Document text
FIRST CAPITAL, INC. REPORTS 2011 EARNINGS INCREASE
Corydon, Indiana—January 27, 2012. First Capital, Inc. (NASDAQ: FCAP) (the “Company”), the holding company for First Harrison Bank (the “Bank”), today reported net income of $4.0 million or $1.43 per diluted share for the year ended December 31, 2011, compared to net income of $3.9 million or $1.39 per diluted share for the year ended December 31, 2010.
The increase in earnings is primarily due to increases in net interest income after provision for loan losses and noninterest income, partially offset by an increase in noninterest expenses.
Net interest income after provision for loan losses increased $393,000 for the year ended December 31, 2011 as compared to the year ended December 31, 2010. Interest income decreased $1.6 million when comparing the two periods as the average tax-equivalent yield and average balance of interest-earning assets decreased from 5.24% and $426.9 million for the year ended December 31, 2010 to 5.05% and $412.2 million for the year ended December 31, 2011. Interest expense decreased $1.7 million as the average cost and balance of interest-bearing liabilities decreased from 1.50% and $367.2 million to 1.08% and $347.0 million when comparing the same two periods. The provision for loan losses decreased from $2.0 million for the year ended December 31, 2010 to $1.8 million for the year ended December 31, 2011. The Bank continued to provide loan loss reserves during the year to offset current year charge-offs and to provide for inherent loss exposure due to weakened general economic conditions such as depreciating collateral values, job losses and continued pressures on household budgets in the Bank’s market area. The primary reason for the decrease in the provision for loan losses for 2011 compared to the prior year was a decrease in net charge-offs from $2.5 million during 2010 to $2.1 million during 2011.

Try it
List every percentage figure stated in the earnings report above.

Dataset content

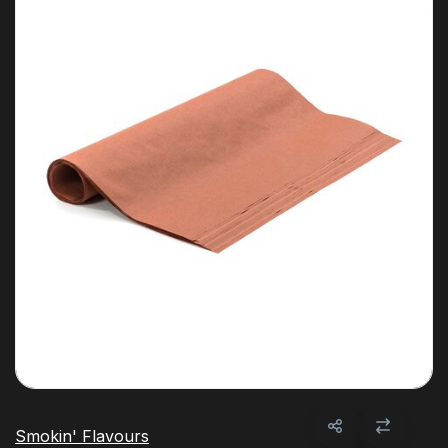
Smokin' Flavours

Task response
5.24%, 5.05%, 1.50%, 1.08%